Earnings in the three months ending in May, FedEx’s fourth quarter, will be $1.75 to $2 a share, compared with $1.75 a year earlier, the Memphis, Tennessee-based company said today in a statement. Analysts estimated $1.98, the average of 22 projections compiled by Bloomberg.
FedEx is responding to a drop in express shipments and “below-trend” growth by parking an unspecified number of planes in the desert, reducing flight hours and reviewing domestic capacity. FedEx’s Express unit, its largest, posted a 4 percent drop in domestic volume while international priority shipments of small packages slid 1 percent.
“Domestic volumes in Express are fading, while international is holding its ground,” Peter Nesvold, an analyst at Jefferies & Co. in New York, wrote today in a note to clients. He said he had expected a “stronger” earnings outlook for the current quarter.
For the full fiscal year, FedEx forecast earnings of $6.35 to $6.60 a share, excluding gains from the reversal of a legal reserve at its express unit. Analysts estimated $6.36, the average of 25 projections compiled by Bloomberg.
Economic Environment
“We just don’t have a strong economy as we had hoped it would be a year ago,” Chief Financial Officer Alan Graf said on an earnings call with analysts and investors. “The economic environment and the elasticity that we’re seeing on our premium services from the high-fuel costs are dampening the fourth quarter a bit.”

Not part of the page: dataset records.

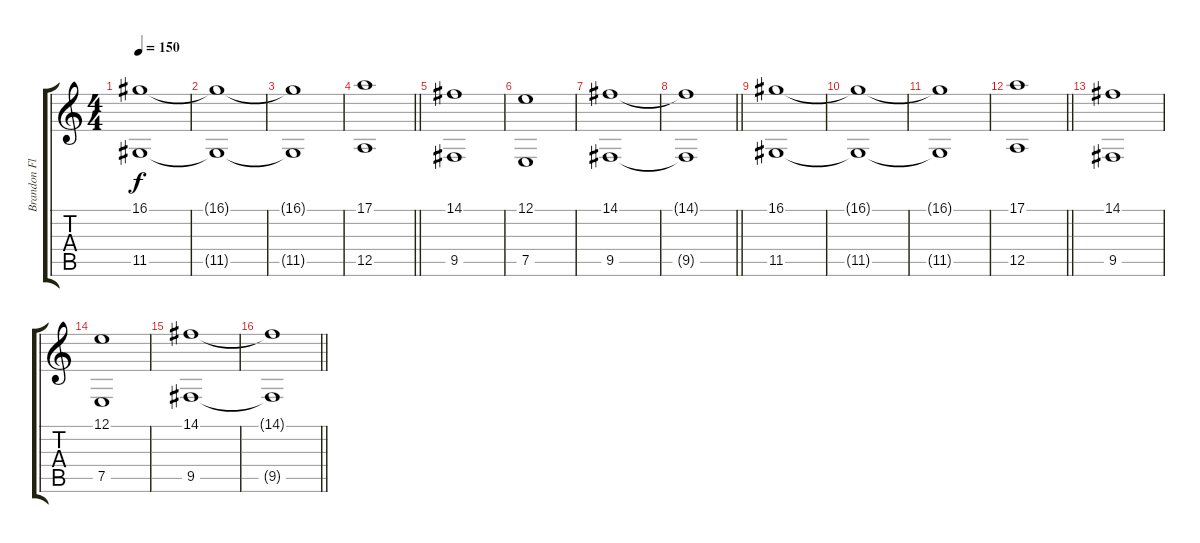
\track ("Brandon Flowers (Keyboard)" "Brandon Fl") {instrument lead2sawtooth}
\staff {score tabs}
\tuning (E4 B3 G3 D3 A2 E2) {hide}
\ts (4 4)
\tempo 150
\clef g2
\ks c
(16.1 11.5).1{dy f} |
(16.1{t} 11.5{t}).1 |
(16.1{t} 11.5{t}).1 |
\barLineRight lightlight
(17.1 12.5).1 |
(14.1 9.5).1 |
(12.1 7.5).1 |
(14.1 9.5).1 |
\barLineRight lightlight
(14.1{t} 9.5{t}).1 |
(16.1 11.5).1 |
(16.1{t} 11.5{t}).1 |
(16.1{t} 11.5{t}).1 |
\barLineRight lightlight
(17.1 12.5).1 |
(14.1 9.5).1 |
(12.1 7.5).1 |
(14.1 9.5).1 |
\barLineRight lightlight
(14.1{t} 9.5{t}).1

FedEx slid 3.7 percent to $92.26 at 10:54 a.m. in New York trading, after dropping as much as 4.2 percent for the biggest intraday decline since Dec. 19. The shares had gained 15 percent this year before today.
Earnings excluding certain items for the fiscal third quarter that ended in February were $1.55, FedEx said, which topped the $1.35 average projection in a Bloomberg survey.
Net income more than doubled to $521 million, or $1.65 a share, from $231 million, or 73 cents, a year earlier. Revenue rose 9.3 percent to $10.6 billion.
FedEx, an economic barometer because it delivers goods from mobile electronics to pharmaceuticals, predicts “moderate but low-trend growth to continue in the U.S. and globally,” Mike Glenn, executive vice president for market development, said on the call.
Parking Airplanes
The U.S. economy may expand 2.1 percent this calendar year, and industrial production may increase 3.9 percent, he said.
FedEx will try to find savings in its domestic network, while also reducing flight hours and putting some aircraft in storage in the desert “until economic conditions improve,” Graf said. The company didn’t specify how many or what type of planes it is parking.
The effects of declining Express shipment volumes were mitigated by a 9 percent increase in domestic pricing, including higher per-pound rates and fuel surcharges.
Revenue per piece on international priority packages rose 5 percent, while international priority deliveries of small packages combined with large shipments rose only 2 percent.
The volume of packages through FedEx’s Ground network rose 5 percent, helped by home delivery and business-to-business shipments. SmartPost, in which FedEx uses the U.S. Postal Service for the final leg of shipments from customers such as catalog retailers, had a 13 percent jump in volume on gains in online shopping.
Freight rose 2 percent, helped by better weather compared with the year-ago quarter.